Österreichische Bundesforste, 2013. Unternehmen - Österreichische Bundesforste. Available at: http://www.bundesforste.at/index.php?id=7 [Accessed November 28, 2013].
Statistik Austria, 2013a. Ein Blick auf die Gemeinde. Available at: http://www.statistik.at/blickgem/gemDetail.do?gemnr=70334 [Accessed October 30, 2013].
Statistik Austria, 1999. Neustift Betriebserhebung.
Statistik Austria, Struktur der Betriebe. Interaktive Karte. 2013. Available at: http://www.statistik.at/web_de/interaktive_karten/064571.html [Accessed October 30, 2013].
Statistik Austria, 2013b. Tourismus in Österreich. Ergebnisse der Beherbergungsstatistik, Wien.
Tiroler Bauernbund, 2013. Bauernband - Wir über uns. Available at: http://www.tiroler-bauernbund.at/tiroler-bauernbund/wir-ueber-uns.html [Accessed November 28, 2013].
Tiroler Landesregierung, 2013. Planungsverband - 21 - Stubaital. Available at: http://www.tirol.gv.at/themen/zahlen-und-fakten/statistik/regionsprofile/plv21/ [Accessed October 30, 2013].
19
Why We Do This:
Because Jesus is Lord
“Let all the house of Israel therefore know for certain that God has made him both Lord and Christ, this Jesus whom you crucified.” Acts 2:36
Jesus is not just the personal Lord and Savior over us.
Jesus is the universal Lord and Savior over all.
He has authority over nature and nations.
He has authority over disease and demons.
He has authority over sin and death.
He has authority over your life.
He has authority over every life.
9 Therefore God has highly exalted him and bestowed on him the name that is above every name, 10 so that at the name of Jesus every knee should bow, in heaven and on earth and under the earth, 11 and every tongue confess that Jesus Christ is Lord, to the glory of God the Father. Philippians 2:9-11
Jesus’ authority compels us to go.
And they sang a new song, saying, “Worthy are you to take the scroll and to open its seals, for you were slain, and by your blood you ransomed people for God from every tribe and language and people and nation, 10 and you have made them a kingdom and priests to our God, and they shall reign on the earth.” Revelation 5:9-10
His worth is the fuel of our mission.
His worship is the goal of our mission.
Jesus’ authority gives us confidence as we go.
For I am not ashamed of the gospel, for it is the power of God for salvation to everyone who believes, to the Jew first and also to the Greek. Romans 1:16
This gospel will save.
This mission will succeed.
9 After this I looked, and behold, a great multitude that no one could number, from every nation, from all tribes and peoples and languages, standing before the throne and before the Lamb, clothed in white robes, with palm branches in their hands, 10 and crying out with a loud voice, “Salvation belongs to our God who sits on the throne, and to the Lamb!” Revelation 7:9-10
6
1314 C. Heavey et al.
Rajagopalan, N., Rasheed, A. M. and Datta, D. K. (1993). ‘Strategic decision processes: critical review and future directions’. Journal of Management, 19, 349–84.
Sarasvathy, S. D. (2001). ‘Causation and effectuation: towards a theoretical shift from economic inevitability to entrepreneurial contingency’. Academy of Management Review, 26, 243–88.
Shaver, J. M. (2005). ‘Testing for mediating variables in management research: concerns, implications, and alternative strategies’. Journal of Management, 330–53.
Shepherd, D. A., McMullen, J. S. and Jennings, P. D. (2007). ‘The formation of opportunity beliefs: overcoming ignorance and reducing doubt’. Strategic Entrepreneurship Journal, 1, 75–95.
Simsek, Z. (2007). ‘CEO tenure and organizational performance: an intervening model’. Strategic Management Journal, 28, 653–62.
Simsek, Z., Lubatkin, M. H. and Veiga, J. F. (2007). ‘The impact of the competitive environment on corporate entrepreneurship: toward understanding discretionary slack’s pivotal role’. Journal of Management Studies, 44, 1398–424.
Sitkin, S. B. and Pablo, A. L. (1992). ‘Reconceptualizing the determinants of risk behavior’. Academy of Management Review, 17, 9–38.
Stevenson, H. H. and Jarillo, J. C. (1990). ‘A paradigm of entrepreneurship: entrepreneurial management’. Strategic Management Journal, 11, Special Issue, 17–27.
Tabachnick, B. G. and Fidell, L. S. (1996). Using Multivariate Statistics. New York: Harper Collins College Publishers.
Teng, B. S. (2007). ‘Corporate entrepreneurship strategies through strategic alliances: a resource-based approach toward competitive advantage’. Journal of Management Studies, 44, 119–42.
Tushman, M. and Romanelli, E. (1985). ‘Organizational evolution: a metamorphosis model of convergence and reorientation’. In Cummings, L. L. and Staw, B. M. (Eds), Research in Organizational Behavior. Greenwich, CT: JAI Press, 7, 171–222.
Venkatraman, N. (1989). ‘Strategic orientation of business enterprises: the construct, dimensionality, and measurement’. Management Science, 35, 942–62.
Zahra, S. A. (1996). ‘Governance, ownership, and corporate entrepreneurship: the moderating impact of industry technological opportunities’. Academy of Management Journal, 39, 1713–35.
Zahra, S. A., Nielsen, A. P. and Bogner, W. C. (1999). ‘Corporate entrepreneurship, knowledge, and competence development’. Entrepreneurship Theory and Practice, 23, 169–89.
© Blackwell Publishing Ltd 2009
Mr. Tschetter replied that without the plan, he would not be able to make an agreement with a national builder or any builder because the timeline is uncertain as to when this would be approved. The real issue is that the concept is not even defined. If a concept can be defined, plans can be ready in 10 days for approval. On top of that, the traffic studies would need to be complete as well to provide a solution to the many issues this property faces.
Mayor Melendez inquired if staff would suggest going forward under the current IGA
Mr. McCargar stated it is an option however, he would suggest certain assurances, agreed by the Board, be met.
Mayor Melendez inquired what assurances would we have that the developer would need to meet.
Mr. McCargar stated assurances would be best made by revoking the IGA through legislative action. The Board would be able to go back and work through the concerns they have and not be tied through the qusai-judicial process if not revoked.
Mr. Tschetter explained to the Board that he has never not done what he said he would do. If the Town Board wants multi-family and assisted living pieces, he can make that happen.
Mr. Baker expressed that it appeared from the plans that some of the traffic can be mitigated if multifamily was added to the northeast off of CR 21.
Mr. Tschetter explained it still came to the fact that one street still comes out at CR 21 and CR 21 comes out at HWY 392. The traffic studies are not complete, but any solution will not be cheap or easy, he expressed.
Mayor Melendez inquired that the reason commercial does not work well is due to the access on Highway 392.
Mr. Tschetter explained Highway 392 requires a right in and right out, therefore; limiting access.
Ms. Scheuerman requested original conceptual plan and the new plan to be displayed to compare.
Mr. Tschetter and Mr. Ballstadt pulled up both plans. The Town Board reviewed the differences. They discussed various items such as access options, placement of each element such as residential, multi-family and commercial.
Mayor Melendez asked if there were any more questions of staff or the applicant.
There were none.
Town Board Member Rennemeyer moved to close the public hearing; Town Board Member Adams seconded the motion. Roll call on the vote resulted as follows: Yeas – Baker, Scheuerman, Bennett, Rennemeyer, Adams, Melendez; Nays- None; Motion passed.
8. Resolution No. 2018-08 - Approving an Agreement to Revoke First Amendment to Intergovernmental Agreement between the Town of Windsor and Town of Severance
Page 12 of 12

TASK INSTRUCTIONS
Set down the records above once more, exactly as they stand.

PROBLEM SOLUTION
Österreichische Bundesforste, 2013. Unternehmen - Österreichische Bundesforste. Available at: http://www.bundesforste.at/index.php?id=7 [Accessed November 28, 2013].
Statistik Austria, 2013a. Ein Blick auf die Gemeinde. Available at: http://www.statistik.at/blickgem/gemDetail.do?gemnr=70334 [Accessed October 30, 2013].
Statistik Austria, 1999. Neustift Betriebserhebung.
Statistik Austria, Struktur der Betriebe. Interaktive Karte. 2013. Available at: http://www.statistik.at/web_de/interaktive_karten/064571.html [Accessed October 30, 2013].
Statistik Austria, 2013b. Tourismus in Österreich. Ergebnisse der Beherbergungsstatistik, Wien.
Tiroler Bauernbund, 2013. Bauernband - Wir über uns. Available at: http://www.tiroler-bauernbund.at/tiroler-bauernbund/wir-ueber-uns.html [Accessed November 28, 2013].
Tiroler Landesregierung, 2013. Planungsverband - 21 - Stubaital. Available at: http://www.tirol.gv.at/themen/zahlen-und-fakten/statistik/regionsprofile/plv21/ [Accessed October 30, 2013].
19
Why We Do This:
Because Jesus is Lord
“Let all the house of Israel therefore know for certain that God has made him both Lord and Christ, this Jesus whom you crucified.” Acts 2:36
Jesus is not just the personal Lord and Savior over us.
Jesus is the universal Lord and Savior over all.
He has authority over nature and nations.
He has authority over disease and demons.
He has authority over sin and death.
He has authority over your life.
He has authority over every life.
9 Therefore God has highly exalted him and bestowed on him the name that is above every name, 10 so that at the name of Jesus every knee should bow, in heaven and on earth and under the earth, 11 and every tongue confess that Jesus Christ is Lord, to the glory of God the Father. Philippians 2:9-11
Jesus’ authority compels us to go.
And they sang a new song, saying, “Worthy are you to take the scroll and to open its seals, for you were slain, and by your blood you ransomed people for God from every tribe and language and people and nation, 10 and you have made them a kingdom and priests to our God, and they shall reign on the earth.” Revelation 5:9-10
His worth is the fuel of our mission.
His worship is the goal of our mission.
Jesus’ authority gives us confidence as we go.
For I am not ashamed of the gospel, for it is the power of God for salvation to everyone who believes, to the Jew first and also to the Greek. Romans 1:16
This gospel will save.
This mission will succeed.
9 After this I looked, and behold, a great multitude that no one could number, from every nation, from all tribes and peoples and languages, standing before the throne and before the Lamb, clothed in white robes, with palm branches in their hands, 10 and crying out with a loud voice, “Salvation belongs to our God who sits on the throne, and to the Lamb!” Revelation 7:9-10
6
1314 C. Heavey et al.
Rajagopalan, N., Rasheed, A. M. and Datta, D. K. (1993). ‘Strategic decision processes: critical review and future directions’. Journal of Management, 19, 349–84.
Sarasvathy, S. D. (2001). ‘Causation and effectuation: towards a theoretical shift from economic inevitability to entrepreneurial contingency’. Academy of Management Review, 26, 243–88.
Shaver, J. M. (2005). ‘Testing for mediating variables in management research: concerns, implications, and alternative strategies’. Journal of Management, 330–53.
Shepherd, D. A., McMullen, J. S. and Jennings, P. D. (2007). ‘The formation of opportunity beliefs: overcoming ignorance and reducing doubt’. Strategic Entrepreneurship Journal, 1, 75–95.
Simsek, Z. (2007). ‘CEO tenure and organizational performance: an intervening model’. Strategic Management Journal, 28, 653–62.
Simsek, Z., Lubatkin, M. H. and Veiga, J. F. (2007). ‘The impact of the competitive environment on corporate entrepreneurship: toward understanding discretionary slack’s pivotal role’. Journal of Management Studies, 44, 1398–424.
Sitkin, S. B. and Pablo, A. L. (1992). ‘Reconceptualizing the determinants of risk behavior’. Academy of Management Review, 17, 9–38.
Stevenson, H. H. and Jarillo, J. C. (1990). ‘A paradigm of entrepreneurship: entrepreneurial management’. Strategic Management Journal, 11, Special Issue, 17–27.
Tabachnick, B. G. and Fidell, L. S. (1996). Using Multivariate Statistics. New York: Harper Collins College Publishers.
Teng, B. S. (2007). ‘Corporate entrepreneurship strategies through strategic alliances: a resource-based approach toward competitive advantage’. Journal of Management Studies, 44, 119–42.
Tushman, M. and Romanelli, E. (1985). ‘Organizational evolution: a metamorphosis model of convergence and reorientation’. In Cummings, L. L. and Staw, B. M. (Eds), Research in Organizational Behavior. Greenwich, CT: JAI Press, 7, 171–222.
Venkatraman, N. (1989). ‘Strategic orientation of business enterprises: the construct, dimensionality, and measurement’. Management Science, 35, 942–62.
Zahra, S. A. (1996). ‘Governance, ownership, and corporate entrepreneurship: the moderating impact of industry technological opportunities’. Academy of Management Journal, 39, 1713–35.
Zahra, S. A., Nielsen, A. P. and Bogner, W. C. (1999). ‘Corporate entrepreneurship, knowledge, and competence development’. Entrepreneurship Theory and Practice, 23, 169–89.
© Blackwell Publishing Ltd 2009
Mr. Tschetter replied that without the plan, he would not be able to make an agreement with a national builder or any builder because the timeline is uncertain as to when this would be approved. The real issue is that the concept is not even defined. If a concept can be defined, plans can be ready in 10 days for approval. On top of that, the traffic studies would need to be complete as well to provide a solution to the many issues this property faces.
Mayor Melendez inquired if staff would suggest going forward under the current IGA
Mr. McCargar stated it is an option however, he would suggest certain assurances, agreed by the Board, be met.
Mayor Melendez inquired what assurances would we have that the developer would need to meet.
Mr. McCargar stated assurances would be best made by revoking the IGA through legislative action. The Board would be able to go back and work through the concerns they have and not be tied through the qusai-judicial process if not revoked.
Mr. Tschetter explained to the Board that he has never not done what he said he would do. If the Town Board wants multi-family and assisted living pieces, he can make that happen.
Mr. Baker expressed that it appeared from the plans that some of the traffic can be mitigated if multifamily was added to the northeast off of CR 21.
Mr. Tschetter explained it still came to the fact that one street still comes out at CR 21 and CR 21 comes out at HWY 392. The traffic studies are not complete, but any solution will not be cheap or easy, he expressed.
Mayor Melendez inquired that the reason commercial does not work well is due to the access on Highway 392.
Mr. Tschetter explained Highway 392 requires a right in and right out, therefore; limiting access.
Ms. Scheuerman requested original conceptual plan and the new plan to be displayed to compare.
Mr. Tschetter and Mr. Ballstadt pulled up both plans. The Town Board reviewed the differences. They discussed various items such as access options, placement of each element such as residential, multi-family and commercial.
Mayor Melendez asked if there were any more questions of staff or the applicant.
There were none.
Town Board Member Rennemeyer moved to close the public hearing; Town Board Member Adams seconded the motion. Roll call on the vote resulted as follows: Yeas – Baker, Scheuerman, Bennett, Rennemeyer, Adams, Melendez; Nays- None; Motion passed.
8. Resolution No. 2018-08 - Approving an Agreement to Revoke First Amendment to Intergovernmental Agreement between the Town of Windsor and Town of Severance
Page 12 of 12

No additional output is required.